Avrupalıların eli yüzü düzgün bir millet olduğunu söylemek bayağı süreden beri güç. Bir defa Avrupalılar artık, gözümüzde eskisi gibi yakışıklı ya da güzel bir millet değil. Avrupa’da bu konuda rüzgarlar terse  esiyor.  Soyu acayip derecede  çirkinleşti, Avrupa’nın. Varoşlarına da kadar sirayet etmiş, diyebiliriz, bu hastalık. Hem şişkolar hem de yüzleri temiz ve aydınlık değil.  Bu görüntüden dolayı kendilerine olan güvenleri de kaybetmek üzereler. Aerobik ve zayıflama sistemleri onları bu pozisyonlardan kurtarmaya yetmedi, sanırım. Gerçekten çalışmıyorsa zinde olmayı hak etmiyor demektir bir beden, bunun anlamı.  Sonrasında, tembelleşmek ve içe kapanmak zorunda kalacakları bir gerçek.  Bunun zekalarına da yansıdığını birçok Fransız’ın kaleme aldığı felsefe metinlerinden anlamak mümkündür bugün. Hangi sanatı veya felsefeyi anlattığını bir türlü kimsenin çıkaramayacağı bir sürü eser keleme alınıyor mesela Avrupa’da. Batı Kanonu diye bir eser çıktı bu aralar. H. Bloom kaleme almış eseri.

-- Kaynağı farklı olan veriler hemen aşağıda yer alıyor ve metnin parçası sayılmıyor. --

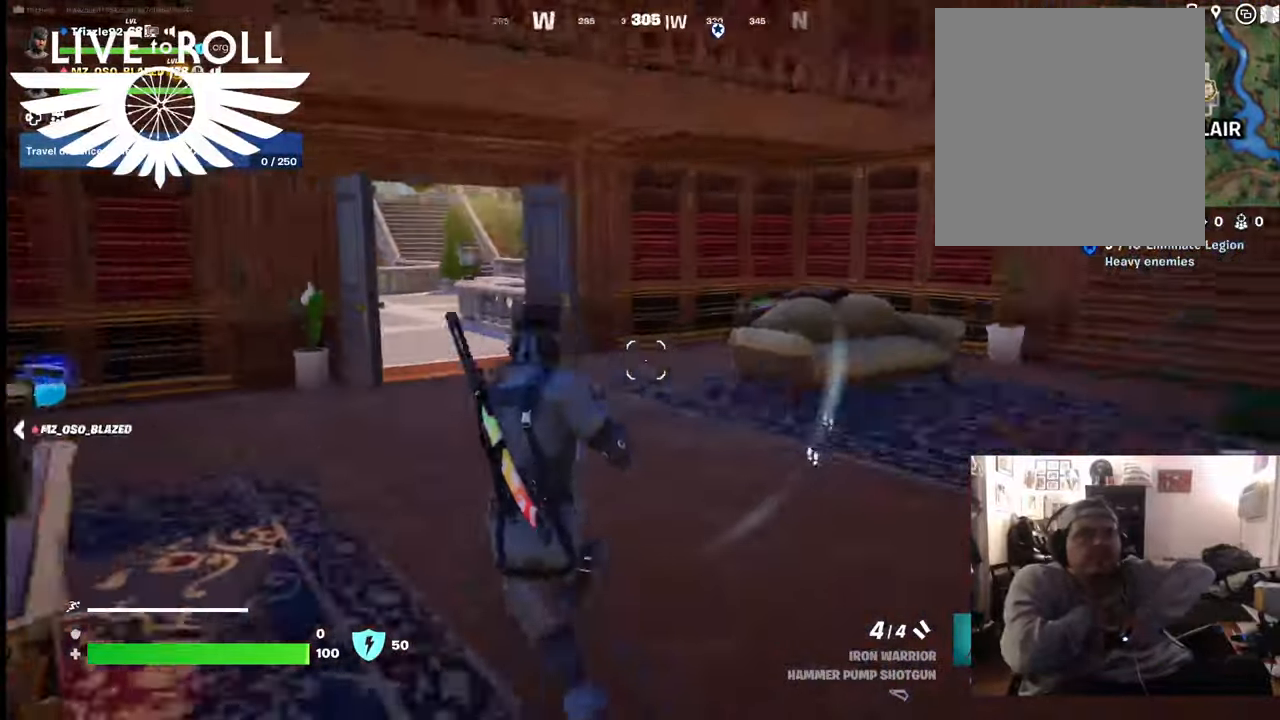
{"buttons": [], "left_stick": "up", "right_stick": "left", "events": [[200, "left_stick", "up"], [267, "L3", "up"]]}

Eserde esen rüzgarlar, yazarın psikolojik durumuna göre yer değiştirmiş. Kah kuzeyden kah güneyden esiyor, tespitler. Yani birbirini yiyen böcekler meydana getiriyor, Harold Bloom.  Sürekli bir haklı tespit taşımıyor, eser.  Bir huysuz tavra sahip olması da çabası. Keyfi yerinde ise evet diyor, değilse hayır. İngiltere’yi ise Baudrillard’ a sorun. Bence Baudrillard, Batı’nın girdiği patinajı anlatırken kullandığı Simularklar yerine Avrupa’nın çirkinlikler içinde kurduğu güzellik hayalleri dese daha yerinde olurdu. Avrupa kara lastikleri şimdilik hem beden hem de zekasına çekmek üzere. Avrupa yakın gelecekte,  fikren ve madden kunduralarla değil kara lastiklerle yürümeyi öğrenecek.  İnsan, bir Avrupa veya Amerika klasiğidir’in bir anlamı yok artık. Doğu’dan neşet eden şu cümle insanlığa daha bir hakim. ‘İnsan, bir dünya klasiğidir.’